[Data in this exercise Boundary: Start]

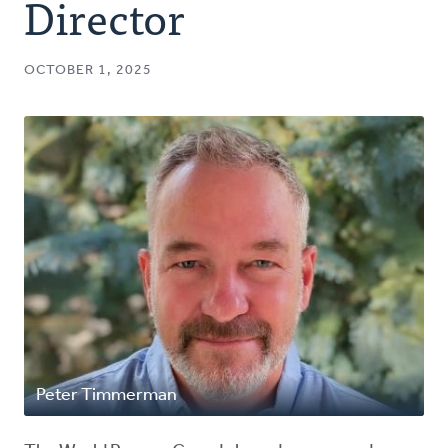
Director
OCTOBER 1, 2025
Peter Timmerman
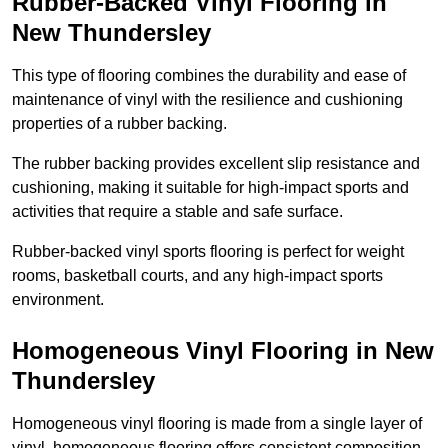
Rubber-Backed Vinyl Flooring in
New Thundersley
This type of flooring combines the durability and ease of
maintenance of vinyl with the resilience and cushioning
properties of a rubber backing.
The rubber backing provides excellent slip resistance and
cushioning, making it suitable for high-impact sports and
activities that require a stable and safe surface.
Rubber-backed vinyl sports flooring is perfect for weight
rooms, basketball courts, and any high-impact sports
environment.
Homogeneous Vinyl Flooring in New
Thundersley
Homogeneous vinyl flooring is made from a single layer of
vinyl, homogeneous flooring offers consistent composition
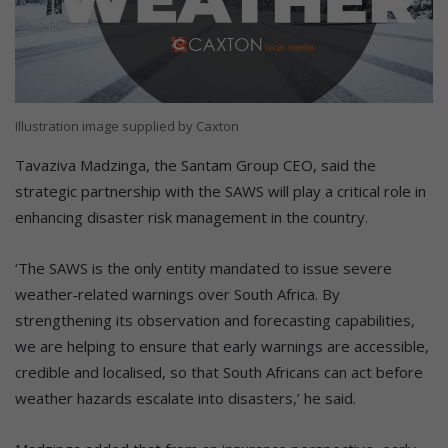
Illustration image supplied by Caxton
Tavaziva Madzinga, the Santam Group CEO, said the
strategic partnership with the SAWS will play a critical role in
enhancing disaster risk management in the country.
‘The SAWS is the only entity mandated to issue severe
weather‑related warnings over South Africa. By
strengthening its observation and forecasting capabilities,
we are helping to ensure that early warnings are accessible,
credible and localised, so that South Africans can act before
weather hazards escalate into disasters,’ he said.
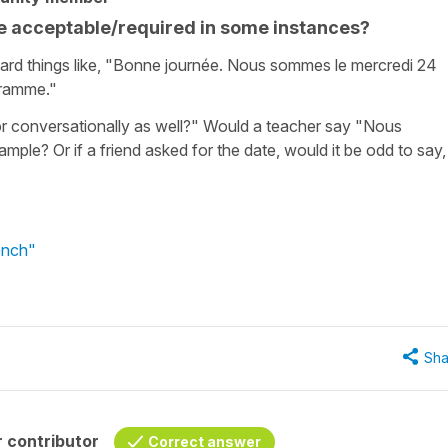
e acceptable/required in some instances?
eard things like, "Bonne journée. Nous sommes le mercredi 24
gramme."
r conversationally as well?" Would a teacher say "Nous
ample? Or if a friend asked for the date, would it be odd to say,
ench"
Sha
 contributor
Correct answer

[Data in this exercise Boundary: End]

_About this exercise_. Only the lines from the one holding "r conversationally as" through the end of the listing should appear in the response, each restated exactly.

_Reply to the exercise_.
r conversationally as well?" Would a teacher say "Nous
ample? Or if a friend asked for the date, would it be odd to say,
ench"
Sha
 contributor
Correct answer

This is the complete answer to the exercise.